Author: Okolie Christopher Uche
Department: Botany
Affiliation: Nnamdi Azikiwe University Awka

This study was carried out to determine the best seed treatment option that favours the optimal germination of the seeds of Senna occidentalis L. The study was also conducted to establish its life cycle characteristics, fruiting and seeding potentials, abundance of the plant in its natural sites and the species diversity of the sampled sites in the study area. Germination trials were carried out using treatments such as mechanical scarification, soaking in concentrated tetraoxosulphate (VI) acid at different times, and heating at varying degrees of temperature at different times. Phenological and morphological investigations were carried out on weekly basis on the plants after the germination of the seeds sown in bags outside the laboratory.
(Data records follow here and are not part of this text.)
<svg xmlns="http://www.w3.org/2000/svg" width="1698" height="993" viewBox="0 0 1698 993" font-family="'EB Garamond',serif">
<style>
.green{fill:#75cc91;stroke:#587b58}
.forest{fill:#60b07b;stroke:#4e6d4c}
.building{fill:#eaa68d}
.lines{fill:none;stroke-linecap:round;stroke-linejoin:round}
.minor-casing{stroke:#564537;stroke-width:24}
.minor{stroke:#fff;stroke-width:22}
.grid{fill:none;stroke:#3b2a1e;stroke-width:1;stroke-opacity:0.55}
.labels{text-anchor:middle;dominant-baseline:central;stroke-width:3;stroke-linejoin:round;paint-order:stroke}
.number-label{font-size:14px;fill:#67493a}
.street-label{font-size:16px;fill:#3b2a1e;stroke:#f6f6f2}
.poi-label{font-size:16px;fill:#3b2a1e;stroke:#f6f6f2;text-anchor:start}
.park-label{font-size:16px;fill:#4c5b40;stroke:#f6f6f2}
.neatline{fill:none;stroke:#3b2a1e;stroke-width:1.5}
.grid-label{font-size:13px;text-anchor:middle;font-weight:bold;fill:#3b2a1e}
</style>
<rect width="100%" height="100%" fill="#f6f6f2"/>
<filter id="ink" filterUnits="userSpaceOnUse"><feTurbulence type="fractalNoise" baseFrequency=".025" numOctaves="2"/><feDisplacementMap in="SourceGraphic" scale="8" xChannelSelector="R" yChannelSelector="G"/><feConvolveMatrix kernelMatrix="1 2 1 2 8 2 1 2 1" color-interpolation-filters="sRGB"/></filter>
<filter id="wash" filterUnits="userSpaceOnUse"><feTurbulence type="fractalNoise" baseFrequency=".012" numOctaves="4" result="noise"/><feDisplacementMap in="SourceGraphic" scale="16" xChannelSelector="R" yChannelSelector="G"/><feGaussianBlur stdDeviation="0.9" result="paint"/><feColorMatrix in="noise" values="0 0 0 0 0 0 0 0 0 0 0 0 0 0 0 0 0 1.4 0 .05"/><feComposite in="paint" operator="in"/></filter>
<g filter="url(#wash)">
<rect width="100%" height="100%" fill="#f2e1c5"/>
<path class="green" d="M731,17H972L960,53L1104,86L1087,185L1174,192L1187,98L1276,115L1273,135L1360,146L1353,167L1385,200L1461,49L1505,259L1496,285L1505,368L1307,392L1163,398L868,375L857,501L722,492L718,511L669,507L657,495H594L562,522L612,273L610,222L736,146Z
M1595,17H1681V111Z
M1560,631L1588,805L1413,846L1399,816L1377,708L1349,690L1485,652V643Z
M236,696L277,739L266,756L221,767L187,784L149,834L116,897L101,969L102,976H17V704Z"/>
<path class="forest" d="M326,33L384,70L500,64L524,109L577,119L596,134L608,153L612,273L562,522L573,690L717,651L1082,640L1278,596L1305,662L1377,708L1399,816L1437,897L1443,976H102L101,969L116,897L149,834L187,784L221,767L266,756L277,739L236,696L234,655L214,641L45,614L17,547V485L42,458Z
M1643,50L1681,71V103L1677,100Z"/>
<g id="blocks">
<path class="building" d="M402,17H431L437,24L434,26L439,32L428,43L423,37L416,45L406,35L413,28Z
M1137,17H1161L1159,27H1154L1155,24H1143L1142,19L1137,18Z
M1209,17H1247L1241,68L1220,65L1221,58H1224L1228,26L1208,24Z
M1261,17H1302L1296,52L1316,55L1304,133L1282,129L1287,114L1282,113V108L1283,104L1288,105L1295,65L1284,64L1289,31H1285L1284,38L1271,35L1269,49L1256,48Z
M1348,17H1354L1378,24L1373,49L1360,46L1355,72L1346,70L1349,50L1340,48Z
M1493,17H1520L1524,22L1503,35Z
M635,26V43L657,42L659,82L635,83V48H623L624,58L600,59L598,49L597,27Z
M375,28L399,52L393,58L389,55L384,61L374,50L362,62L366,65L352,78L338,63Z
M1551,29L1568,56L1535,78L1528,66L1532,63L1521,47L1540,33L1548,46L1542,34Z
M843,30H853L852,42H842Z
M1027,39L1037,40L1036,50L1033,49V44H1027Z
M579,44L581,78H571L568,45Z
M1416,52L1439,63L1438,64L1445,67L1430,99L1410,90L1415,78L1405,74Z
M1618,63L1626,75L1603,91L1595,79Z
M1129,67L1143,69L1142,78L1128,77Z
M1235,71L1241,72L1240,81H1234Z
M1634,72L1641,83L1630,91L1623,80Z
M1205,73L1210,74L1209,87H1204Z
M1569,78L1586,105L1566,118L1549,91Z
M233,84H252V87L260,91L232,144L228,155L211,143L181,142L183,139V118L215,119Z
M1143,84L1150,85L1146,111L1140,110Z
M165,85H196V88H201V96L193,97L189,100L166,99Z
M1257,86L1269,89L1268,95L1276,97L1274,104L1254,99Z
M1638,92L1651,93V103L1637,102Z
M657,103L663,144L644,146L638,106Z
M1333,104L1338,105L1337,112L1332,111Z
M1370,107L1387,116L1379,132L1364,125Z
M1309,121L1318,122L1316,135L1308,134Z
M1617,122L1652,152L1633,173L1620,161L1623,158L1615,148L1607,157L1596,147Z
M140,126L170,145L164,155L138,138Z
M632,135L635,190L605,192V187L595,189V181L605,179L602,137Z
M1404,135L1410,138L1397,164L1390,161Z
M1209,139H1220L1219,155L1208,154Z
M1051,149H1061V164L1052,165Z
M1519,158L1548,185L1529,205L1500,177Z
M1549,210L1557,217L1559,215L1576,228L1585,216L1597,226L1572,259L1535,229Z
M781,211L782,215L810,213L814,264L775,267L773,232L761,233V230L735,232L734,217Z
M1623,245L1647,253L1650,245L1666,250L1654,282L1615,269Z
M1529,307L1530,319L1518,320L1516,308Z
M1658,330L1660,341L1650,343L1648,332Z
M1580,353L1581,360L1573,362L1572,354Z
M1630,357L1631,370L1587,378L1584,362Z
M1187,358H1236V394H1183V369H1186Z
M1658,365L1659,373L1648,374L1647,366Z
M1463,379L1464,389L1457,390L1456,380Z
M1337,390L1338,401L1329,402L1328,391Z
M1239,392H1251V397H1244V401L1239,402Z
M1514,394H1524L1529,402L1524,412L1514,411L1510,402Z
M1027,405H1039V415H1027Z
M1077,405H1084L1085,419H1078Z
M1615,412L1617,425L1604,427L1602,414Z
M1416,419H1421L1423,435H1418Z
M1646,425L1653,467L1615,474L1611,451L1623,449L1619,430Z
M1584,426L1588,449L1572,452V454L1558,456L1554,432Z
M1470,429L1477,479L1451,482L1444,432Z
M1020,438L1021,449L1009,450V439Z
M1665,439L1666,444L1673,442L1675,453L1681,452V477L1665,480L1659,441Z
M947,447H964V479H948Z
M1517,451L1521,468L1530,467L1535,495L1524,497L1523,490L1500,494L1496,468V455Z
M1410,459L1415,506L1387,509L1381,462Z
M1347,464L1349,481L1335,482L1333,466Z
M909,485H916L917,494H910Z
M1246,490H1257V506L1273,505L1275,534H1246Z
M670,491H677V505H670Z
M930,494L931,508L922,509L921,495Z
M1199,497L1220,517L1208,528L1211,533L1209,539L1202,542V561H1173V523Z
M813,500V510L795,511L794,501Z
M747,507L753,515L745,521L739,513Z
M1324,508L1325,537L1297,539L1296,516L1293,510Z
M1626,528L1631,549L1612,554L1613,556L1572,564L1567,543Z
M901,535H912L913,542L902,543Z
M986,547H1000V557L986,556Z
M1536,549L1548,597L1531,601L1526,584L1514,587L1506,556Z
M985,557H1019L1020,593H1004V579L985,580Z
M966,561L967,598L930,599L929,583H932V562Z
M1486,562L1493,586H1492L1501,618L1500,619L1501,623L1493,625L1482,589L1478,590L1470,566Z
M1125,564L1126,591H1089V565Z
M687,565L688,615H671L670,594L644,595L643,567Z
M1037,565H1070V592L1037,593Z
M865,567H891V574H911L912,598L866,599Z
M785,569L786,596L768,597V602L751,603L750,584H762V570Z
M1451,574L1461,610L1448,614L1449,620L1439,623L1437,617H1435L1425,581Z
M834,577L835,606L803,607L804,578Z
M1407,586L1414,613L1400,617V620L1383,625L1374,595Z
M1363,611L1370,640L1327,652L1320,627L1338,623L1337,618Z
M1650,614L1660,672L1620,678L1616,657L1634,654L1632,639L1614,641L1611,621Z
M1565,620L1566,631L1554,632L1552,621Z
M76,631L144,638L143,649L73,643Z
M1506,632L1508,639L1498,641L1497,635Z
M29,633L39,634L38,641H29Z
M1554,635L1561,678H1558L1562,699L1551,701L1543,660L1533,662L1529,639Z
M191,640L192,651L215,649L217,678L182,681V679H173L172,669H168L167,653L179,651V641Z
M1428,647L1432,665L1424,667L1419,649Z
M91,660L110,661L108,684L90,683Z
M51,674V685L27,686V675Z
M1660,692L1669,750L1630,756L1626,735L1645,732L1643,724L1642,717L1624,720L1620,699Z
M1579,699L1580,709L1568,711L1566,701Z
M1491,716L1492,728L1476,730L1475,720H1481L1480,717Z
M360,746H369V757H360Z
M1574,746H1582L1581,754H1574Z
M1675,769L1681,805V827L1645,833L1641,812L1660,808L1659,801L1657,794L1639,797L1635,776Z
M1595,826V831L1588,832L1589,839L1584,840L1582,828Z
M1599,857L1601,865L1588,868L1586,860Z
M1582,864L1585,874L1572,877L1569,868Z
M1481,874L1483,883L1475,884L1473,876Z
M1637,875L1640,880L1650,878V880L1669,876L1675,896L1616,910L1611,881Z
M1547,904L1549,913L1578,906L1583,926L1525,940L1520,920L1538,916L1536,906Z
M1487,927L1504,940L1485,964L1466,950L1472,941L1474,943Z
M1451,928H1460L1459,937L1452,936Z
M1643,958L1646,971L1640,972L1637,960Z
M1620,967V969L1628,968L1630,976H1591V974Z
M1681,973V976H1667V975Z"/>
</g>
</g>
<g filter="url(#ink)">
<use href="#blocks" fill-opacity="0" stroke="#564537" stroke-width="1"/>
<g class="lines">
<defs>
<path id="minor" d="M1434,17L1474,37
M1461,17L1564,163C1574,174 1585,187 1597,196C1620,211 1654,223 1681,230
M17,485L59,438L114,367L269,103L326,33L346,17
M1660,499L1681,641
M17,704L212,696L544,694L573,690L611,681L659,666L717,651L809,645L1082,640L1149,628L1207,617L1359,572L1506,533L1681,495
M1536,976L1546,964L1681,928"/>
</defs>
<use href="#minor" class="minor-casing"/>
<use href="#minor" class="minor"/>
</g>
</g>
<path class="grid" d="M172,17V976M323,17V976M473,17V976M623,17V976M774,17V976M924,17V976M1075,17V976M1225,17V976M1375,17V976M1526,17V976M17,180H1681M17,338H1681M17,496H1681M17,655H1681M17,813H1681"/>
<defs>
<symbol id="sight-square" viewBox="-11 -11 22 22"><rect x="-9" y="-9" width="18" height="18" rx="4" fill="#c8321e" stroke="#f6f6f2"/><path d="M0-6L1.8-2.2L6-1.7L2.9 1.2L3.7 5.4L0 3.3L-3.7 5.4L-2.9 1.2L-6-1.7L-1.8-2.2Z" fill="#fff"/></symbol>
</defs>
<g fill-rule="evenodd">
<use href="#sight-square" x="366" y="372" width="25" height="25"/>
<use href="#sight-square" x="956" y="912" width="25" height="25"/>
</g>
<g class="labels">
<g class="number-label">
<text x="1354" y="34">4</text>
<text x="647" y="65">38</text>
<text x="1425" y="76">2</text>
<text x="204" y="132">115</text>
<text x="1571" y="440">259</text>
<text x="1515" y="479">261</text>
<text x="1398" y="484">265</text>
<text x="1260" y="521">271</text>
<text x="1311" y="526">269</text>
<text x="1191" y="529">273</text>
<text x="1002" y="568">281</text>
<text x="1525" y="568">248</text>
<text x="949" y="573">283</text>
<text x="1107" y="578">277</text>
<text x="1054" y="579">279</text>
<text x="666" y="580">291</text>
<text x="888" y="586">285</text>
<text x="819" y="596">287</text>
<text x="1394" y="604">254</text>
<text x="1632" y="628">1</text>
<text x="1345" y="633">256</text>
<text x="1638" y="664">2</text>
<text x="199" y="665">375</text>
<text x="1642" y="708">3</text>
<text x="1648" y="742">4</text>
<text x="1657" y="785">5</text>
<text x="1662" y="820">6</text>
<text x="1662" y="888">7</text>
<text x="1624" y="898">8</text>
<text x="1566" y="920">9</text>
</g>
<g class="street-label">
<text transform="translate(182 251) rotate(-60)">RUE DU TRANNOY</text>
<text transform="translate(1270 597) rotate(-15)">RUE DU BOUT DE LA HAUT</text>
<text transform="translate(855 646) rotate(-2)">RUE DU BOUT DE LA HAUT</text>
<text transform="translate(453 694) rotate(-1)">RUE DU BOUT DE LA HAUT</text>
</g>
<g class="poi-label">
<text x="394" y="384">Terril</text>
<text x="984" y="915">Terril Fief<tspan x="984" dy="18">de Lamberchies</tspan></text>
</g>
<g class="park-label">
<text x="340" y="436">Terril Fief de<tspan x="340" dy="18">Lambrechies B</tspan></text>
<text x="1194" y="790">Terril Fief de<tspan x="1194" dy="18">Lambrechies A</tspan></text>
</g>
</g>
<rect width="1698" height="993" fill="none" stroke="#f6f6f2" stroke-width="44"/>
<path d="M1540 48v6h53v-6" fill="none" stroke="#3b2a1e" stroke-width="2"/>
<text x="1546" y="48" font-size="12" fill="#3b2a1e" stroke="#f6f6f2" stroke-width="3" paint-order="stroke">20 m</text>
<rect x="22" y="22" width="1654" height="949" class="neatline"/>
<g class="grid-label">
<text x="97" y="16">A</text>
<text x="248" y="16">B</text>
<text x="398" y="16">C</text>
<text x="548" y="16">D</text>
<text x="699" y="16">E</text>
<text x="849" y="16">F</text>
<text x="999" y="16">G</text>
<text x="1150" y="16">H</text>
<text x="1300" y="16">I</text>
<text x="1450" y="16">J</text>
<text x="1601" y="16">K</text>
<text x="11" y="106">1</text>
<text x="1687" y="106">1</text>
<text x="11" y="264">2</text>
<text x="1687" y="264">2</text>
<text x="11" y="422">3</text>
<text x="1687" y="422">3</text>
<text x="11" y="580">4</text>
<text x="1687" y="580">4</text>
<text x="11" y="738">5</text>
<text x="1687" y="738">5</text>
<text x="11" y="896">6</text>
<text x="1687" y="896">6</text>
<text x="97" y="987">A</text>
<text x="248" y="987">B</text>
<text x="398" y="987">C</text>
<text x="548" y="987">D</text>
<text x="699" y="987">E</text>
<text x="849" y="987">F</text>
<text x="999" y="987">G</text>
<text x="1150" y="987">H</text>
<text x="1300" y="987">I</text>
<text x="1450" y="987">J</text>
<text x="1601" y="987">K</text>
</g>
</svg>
At maturity, the number of pods per plant, the number of seeds per pod and the number of seeds per plant were obtained. A quadrat measuring 1 m2 was used in sampling for abundance of the plant and its associated species. The Shannon- Wiener Index of diversity was adopted to determine the species diversity of the sampled sites. The study revealed that light mechanical abrasion with sandpaper and soaking in the acid for 10 minutes yielded the best percentage of germination (80-100%). Phenological and morphological investigations showed that germination occurred after four days of sowing the seeds in the bags. The first leaf was formed on the third day after germination and the first floral bud was observed at week 14 after planting. The first fruit was formed at week 16 after planting. At maturity, the plant attained a maximum height of 158+0.27 cm at week 25, mean number of internodes of the main stem of 56.0, a mean number of primary branches of 7.4+ 0.24. Ranges of 6137-7398 seeds per plant and 134-161 pods per plant were recorded at maturity. Ecological sampling revealed that the plant is not abundant in the study area. The sites where S. occidentalis existed had more plant species than the sites where the plant did not exist. Because the plant is not so abundant in the study area, its high seeding potential combined with the best seed treatment option could be harnessed in cultivating the plant to ensure that the plant does not disappear from our ecosystem.